Burnout is described in the literature as a combination of emotional exhaustion, depersonalization, and a reduced sense of personal accomplishment, all of which are the result of sustained work demands that exceed available resources. In healthcare, burnout is often entwined with moral distress: the psychological strain that arises when a physician knows what a patient needs but is constrained by the system from providing it. A national survey of Canadian physicians found that 57% of family physicians reported burnout during the COVID-19 pandemic, and 21% reported moral distress 'very often' or 'always' since the pandemic began (1). These numbers are not primarily a consequence of individual physician vulnerability, but a product of working conditions that would produce similar outcomes in most professionals.
A 2024 qualitative study of 68 Canadian family physicians across four provinces identified four system-level factors that either amplified or buffered burnout during the pandemic: workload, payment model, locum coverage, and team and peer support (1).
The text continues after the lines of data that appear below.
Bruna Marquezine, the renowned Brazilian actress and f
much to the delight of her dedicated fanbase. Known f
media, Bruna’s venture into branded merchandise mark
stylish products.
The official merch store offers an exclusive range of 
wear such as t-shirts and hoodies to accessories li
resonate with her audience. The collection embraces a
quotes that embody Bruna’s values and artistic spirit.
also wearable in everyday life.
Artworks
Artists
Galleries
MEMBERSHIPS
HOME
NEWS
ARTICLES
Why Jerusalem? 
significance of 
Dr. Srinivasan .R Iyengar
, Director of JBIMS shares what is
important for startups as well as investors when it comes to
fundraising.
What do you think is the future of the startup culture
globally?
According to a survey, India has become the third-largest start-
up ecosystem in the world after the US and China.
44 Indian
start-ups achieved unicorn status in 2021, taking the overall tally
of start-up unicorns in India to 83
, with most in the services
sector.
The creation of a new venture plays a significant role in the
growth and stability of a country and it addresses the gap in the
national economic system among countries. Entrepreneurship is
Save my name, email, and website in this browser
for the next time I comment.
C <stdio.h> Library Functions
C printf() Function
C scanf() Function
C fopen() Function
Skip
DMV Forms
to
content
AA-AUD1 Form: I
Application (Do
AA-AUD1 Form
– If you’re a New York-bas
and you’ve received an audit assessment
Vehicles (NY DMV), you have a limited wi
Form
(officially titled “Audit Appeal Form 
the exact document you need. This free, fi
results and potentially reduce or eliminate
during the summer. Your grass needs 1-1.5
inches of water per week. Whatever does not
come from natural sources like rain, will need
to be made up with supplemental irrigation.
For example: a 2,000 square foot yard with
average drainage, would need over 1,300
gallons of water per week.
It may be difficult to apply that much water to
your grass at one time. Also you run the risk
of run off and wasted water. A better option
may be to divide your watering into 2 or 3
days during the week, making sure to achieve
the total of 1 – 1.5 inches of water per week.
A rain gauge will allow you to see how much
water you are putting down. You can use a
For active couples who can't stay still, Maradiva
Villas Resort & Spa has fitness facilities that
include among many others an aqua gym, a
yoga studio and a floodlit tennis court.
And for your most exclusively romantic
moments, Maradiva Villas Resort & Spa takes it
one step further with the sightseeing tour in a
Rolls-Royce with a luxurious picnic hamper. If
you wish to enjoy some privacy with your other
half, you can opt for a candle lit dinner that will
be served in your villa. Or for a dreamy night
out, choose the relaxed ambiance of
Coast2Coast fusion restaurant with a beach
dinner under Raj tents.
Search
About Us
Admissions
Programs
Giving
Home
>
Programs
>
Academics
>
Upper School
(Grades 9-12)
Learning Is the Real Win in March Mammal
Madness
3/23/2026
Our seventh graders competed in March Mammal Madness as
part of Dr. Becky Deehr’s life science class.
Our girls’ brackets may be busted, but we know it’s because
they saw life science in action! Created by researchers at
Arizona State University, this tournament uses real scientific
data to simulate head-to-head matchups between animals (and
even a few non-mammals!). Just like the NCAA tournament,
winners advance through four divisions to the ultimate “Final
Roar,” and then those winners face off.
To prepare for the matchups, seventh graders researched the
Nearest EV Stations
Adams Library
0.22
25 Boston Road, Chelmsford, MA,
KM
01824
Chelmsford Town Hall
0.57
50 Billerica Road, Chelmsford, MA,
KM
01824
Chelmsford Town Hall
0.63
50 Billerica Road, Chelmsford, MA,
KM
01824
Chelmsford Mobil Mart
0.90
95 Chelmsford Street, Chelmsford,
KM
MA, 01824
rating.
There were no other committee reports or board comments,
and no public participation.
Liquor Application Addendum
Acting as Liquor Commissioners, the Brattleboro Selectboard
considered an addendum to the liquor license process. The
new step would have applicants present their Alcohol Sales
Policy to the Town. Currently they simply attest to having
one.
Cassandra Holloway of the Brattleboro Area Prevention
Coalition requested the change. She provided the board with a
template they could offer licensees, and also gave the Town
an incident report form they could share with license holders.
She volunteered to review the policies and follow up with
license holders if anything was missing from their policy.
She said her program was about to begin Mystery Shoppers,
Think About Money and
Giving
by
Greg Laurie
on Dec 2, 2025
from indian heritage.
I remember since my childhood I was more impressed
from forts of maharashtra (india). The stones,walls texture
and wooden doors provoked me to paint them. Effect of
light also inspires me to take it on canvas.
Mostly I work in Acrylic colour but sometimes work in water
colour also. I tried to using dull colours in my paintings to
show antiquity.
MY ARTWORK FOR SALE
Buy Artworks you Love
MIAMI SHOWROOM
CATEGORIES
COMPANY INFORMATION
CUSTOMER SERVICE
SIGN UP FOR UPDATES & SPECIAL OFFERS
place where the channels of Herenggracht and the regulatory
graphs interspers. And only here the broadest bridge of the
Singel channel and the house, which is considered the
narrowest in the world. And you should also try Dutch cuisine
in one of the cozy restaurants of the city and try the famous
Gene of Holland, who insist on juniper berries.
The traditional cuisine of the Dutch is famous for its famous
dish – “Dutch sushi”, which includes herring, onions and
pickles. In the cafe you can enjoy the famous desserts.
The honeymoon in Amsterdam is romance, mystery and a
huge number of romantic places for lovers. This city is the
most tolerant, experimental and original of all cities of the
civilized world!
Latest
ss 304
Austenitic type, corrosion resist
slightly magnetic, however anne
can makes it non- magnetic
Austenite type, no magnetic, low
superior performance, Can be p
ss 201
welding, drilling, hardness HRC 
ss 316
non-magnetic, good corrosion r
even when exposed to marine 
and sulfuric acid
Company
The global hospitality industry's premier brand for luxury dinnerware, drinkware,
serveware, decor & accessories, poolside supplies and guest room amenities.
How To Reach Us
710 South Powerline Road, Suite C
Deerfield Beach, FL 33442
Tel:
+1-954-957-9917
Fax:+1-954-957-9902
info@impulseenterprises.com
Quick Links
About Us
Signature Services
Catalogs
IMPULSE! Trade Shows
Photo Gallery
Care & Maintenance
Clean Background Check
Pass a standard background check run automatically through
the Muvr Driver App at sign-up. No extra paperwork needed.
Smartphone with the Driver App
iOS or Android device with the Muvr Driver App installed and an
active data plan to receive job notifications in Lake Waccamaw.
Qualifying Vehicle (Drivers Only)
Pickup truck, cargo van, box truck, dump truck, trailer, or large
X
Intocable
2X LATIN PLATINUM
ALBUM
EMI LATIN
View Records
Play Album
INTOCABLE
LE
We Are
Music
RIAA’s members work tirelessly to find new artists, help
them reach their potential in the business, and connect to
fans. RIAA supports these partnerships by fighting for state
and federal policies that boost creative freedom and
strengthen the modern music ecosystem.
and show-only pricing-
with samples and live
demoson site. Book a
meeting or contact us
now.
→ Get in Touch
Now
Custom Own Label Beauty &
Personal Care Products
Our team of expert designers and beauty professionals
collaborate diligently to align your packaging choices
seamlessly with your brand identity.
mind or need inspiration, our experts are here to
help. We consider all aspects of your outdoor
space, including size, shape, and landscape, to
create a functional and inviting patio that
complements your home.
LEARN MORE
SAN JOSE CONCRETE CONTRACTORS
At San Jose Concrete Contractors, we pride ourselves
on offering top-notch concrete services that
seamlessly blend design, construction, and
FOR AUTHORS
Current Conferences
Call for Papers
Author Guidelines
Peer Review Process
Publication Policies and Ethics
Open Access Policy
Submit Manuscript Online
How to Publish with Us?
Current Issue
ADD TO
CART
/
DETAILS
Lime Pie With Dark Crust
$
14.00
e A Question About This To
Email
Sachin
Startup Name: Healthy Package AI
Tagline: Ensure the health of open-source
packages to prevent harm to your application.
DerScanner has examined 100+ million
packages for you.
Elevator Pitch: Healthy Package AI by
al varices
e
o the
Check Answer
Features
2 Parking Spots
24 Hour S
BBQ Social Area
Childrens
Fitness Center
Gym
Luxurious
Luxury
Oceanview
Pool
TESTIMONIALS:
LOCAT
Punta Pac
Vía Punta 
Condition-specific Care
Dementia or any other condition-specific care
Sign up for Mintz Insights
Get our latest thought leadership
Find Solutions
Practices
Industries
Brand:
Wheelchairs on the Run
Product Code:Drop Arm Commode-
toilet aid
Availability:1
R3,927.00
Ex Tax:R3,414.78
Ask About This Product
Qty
These are system-level variables, not individual ones.
Patient complexity has increased, wait times for specialist support have lengthened, and the administrative burden of documentation and system navigation has grown substantially with the adoption of EMRs. The time required to provide comprehensive primary care has increased without a corresponding reduction in patient panel sizes or clinical session lengths.
Fee-for-service models provide no income replacement during leave and no protection against the financial consequences of illness or sustained overwork. Physicians who need time to rest are often forced to choose between protecting their own well-being and protecting their income. That tension reflects a structural consequence of the payment model, rather than an individual shortcoming.
Without reliable locum coverage, physicians who recognize the need for time away are often left carrying a difficult tradeoff between stepping back and maintaining continuity of care for their patients. The study documents physicians who continued working for months past the point of sustainable function because finding coverage was impossible, not because they chose to ignore the warning signs (1).
Physicians with access to interprofessional teams - nursing, social work, pharmacy - and with collegial peer relationships reported better well-being than those practising in professional isolation. Team-based care distributes the cognitive and emotional load of primary care, whereas isolation concentrates it.
The research is clear that interventions targeted at individual physician resilience, including mindfulness programmes, wellness initiatives, and self-care guidance, do not address the structural drivers of burnout (1). Individual interventions have their place in a comprehensive approach to physician well-being. But they address consequences rather than causes, and should not be presented as equivalent to the structural interventions the evidence supports.
The 2024 Mathews et al. study recommends several system-level interventions, specifically: expansion of interprofessional team-based models of care, implementation of alternate payment models that provide income security during leave, organized locum tenens programmes, and short-term insurance mechanisms to cover fixed practice costs during physician absences (1). These are not new recommendations. They appear in different forms across a decade of burnout research and physician workforce literature. The challenge lies less in identifying the interventions than in putting them into practice consistently and at scale, which requires sustained system-level commitment and investment.
Physician burnout in primary care is a system-level problem that requires system-level responses. Locum coverage infrastructure is one of the documented components of those responses - identified in the peer-reviewed literature as a structural factor in physician well-being, not a convenience. The evidence supports organized locum programmes as part of a multi-component approach alongside payment reform and team-based care expansion.
1. Mathews M, Idrees S, Ryan D, Hedden L, Lukewich J, Marshall EG, et al. System-based interventions to address physician burnout: a qualitative study of Canadian family physicians’ experiences during the COVID-19 pandemic. Int J Health Policy Manag. 2024;13:8166.